Roberts continues, “When he says we want to be loved, he means paid attention to, liked, respected, honored. We want to matter. We want people to notice us, to think highly of us.”

So then, the natural question is, how do we become worthy of being loved by being lovely? Roberts tells us:

 

Smith has two answers for how to be lovely.

The first is a minimum standard, what Smith calls propriety…acting appropriately. And by appropriately, he means meeting the expectations of those around us – acting in the way that they expect and that allows them to interact with us in the way that we expect. When we conform to such expectations, we allow those around us to trust us. That trust allows us to share our emotions with each other at the right level of intensity for the different rings of intimacy we inhabit. That’s the beginning of loveliness, of earning the respect of those around us, along with self-respect. Propriety gains you the approval of those around you. But it is not admired or celebrated. For admiration and celebration, you need virtue [the second answer].

What exactly does Smith mean by virtue? Prudence, justice, and beneficence. For Smith, prudence means, in modern terms, taking care of yourself, justice means not hurting others, and beneficence means being good to others. 

 

Never before would I have connected words like those – not to mention “lovely” and “loved” – to the idea of leadership. But the more I have read the passage above (dozens of times), the more convinced I am that it has everything to do with leadership.
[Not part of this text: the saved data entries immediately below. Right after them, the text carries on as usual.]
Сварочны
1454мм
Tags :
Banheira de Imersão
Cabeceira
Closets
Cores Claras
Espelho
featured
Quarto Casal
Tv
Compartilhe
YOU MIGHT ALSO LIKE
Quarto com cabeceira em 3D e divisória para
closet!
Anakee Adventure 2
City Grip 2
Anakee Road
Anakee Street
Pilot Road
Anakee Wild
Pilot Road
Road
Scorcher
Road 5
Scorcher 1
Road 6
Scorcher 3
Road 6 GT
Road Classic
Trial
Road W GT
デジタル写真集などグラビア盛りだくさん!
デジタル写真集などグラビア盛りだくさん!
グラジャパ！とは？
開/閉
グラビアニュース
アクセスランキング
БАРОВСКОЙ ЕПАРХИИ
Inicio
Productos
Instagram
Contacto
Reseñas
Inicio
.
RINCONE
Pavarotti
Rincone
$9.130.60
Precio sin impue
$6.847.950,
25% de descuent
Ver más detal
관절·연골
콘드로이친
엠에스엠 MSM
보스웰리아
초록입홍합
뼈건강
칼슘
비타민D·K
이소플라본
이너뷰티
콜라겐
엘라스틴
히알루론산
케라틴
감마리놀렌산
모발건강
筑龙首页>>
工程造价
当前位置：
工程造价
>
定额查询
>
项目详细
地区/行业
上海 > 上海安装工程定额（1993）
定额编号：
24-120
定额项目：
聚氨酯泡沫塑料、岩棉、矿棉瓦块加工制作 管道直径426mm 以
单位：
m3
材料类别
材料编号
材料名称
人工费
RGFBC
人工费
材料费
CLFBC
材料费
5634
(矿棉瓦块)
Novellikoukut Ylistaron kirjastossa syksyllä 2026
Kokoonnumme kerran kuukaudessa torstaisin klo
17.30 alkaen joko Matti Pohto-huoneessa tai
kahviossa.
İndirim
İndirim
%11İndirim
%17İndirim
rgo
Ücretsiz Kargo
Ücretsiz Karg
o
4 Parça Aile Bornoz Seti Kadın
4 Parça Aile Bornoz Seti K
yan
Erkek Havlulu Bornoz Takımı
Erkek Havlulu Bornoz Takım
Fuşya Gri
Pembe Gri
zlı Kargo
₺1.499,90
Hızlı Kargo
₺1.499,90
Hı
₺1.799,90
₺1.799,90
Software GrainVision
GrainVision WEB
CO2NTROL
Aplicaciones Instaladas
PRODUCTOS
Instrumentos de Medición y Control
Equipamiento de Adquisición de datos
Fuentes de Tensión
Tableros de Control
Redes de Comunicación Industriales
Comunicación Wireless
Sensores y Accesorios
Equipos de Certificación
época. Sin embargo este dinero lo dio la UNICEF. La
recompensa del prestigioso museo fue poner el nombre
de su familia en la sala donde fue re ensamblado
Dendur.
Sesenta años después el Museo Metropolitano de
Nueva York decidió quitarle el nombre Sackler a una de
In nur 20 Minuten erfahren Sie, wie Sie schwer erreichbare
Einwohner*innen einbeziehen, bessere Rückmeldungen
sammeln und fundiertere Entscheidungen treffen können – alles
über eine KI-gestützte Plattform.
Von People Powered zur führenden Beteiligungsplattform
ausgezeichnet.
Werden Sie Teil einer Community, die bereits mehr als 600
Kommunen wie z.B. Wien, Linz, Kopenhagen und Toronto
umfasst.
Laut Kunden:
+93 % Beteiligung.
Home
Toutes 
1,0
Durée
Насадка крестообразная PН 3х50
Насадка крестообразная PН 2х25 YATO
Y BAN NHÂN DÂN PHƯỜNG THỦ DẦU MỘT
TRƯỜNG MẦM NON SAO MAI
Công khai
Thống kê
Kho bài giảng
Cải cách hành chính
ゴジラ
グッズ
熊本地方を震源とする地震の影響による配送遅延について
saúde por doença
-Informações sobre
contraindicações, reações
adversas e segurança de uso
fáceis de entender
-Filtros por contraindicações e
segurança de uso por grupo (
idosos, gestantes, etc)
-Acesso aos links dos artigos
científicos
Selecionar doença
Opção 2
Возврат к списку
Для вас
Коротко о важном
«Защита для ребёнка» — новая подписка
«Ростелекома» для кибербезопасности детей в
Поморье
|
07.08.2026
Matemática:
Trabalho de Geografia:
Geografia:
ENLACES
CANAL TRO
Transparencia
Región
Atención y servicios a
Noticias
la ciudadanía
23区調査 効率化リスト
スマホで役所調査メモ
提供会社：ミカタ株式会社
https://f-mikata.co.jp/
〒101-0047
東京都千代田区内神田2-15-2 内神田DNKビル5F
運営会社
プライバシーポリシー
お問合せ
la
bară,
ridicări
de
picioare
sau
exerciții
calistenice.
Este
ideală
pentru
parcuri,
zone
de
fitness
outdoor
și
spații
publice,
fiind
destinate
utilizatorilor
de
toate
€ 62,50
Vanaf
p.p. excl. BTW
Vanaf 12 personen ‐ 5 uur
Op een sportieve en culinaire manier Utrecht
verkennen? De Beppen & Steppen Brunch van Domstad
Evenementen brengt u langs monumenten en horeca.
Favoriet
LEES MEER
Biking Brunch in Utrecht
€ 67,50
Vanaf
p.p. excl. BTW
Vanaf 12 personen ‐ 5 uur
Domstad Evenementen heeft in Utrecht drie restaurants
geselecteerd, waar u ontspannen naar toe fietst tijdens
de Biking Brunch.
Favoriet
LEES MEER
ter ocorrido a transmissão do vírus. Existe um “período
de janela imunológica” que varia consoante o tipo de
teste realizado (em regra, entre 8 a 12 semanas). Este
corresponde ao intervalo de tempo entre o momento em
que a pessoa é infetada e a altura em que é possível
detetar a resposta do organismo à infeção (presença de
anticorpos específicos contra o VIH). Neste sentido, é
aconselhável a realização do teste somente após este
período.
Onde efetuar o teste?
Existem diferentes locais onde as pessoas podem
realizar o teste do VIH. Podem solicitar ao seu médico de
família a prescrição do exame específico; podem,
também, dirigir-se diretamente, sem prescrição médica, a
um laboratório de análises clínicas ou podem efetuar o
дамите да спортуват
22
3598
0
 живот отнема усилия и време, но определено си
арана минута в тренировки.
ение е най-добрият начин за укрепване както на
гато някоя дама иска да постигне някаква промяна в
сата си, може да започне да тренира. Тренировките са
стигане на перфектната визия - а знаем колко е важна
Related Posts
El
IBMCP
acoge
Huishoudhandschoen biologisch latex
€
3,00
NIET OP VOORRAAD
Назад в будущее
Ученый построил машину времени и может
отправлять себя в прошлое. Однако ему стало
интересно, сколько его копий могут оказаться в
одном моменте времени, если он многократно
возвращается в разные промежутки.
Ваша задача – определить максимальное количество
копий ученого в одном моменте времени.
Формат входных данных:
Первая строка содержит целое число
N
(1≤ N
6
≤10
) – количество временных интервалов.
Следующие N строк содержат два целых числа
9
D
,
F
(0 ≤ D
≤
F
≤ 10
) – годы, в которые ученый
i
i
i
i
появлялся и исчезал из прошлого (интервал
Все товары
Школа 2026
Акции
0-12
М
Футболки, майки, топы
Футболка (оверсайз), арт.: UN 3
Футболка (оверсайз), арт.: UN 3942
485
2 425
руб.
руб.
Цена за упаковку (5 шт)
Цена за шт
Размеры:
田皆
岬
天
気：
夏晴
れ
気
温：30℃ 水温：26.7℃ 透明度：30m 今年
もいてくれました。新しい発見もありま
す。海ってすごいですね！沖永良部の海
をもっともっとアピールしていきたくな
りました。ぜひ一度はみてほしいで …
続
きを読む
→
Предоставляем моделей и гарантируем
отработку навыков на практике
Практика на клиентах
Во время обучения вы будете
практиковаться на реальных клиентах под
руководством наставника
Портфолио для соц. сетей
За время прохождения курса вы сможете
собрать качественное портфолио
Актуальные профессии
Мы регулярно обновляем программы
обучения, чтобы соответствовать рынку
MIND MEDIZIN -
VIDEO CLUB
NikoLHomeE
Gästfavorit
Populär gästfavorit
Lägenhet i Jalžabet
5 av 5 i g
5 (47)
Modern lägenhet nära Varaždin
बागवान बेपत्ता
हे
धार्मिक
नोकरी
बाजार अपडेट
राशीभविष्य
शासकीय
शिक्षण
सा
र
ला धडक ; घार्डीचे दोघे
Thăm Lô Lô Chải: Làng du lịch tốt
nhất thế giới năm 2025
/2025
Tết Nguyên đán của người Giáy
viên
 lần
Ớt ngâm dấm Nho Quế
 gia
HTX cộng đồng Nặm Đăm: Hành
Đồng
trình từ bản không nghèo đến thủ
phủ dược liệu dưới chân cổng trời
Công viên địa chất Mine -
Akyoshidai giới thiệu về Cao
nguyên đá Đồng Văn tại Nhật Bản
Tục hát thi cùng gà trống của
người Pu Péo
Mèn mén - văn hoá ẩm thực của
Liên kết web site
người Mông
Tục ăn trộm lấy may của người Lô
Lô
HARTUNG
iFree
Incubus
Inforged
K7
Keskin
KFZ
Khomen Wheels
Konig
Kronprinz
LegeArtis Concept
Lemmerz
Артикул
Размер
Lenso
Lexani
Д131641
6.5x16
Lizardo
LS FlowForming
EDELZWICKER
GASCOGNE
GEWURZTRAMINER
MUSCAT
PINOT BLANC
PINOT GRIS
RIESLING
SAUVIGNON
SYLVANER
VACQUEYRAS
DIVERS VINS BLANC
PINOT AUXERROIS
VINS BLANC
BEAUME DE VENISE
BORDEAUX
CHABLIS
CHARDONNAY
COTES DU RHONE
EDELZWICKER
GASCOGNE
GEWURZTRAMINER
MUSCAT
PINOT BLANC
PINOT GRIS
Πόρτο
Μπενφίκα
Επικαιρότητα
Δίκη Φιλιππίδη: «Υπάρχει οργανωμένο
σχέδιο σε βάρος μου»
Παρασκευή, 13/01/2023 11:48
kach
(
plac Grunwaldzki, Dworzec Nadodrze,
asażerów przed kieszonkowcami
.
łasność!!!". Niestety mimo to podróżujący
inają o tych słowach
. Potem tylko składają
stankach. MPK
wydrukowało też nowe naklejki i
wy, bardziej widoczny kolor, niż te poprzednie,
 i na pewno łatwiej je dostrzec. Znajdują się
So as someone who defines leadership as the ability to move people in the direction one wants to go, I’ve adopted the simple mantra of “Be Lovely” in my daily thoughts and meditations to help me – and those around me – become a better leader. And as an entrepreneur and a capitalist (not to mention an economics major), I take heart in a passage from an important part of Roberts’ book where he ties all these ideas together:

 

When you can trust the people you deal with – when you don’t have to fear that your trust will be exploited for someone else’s gain – life is lovelier and economic life is easier.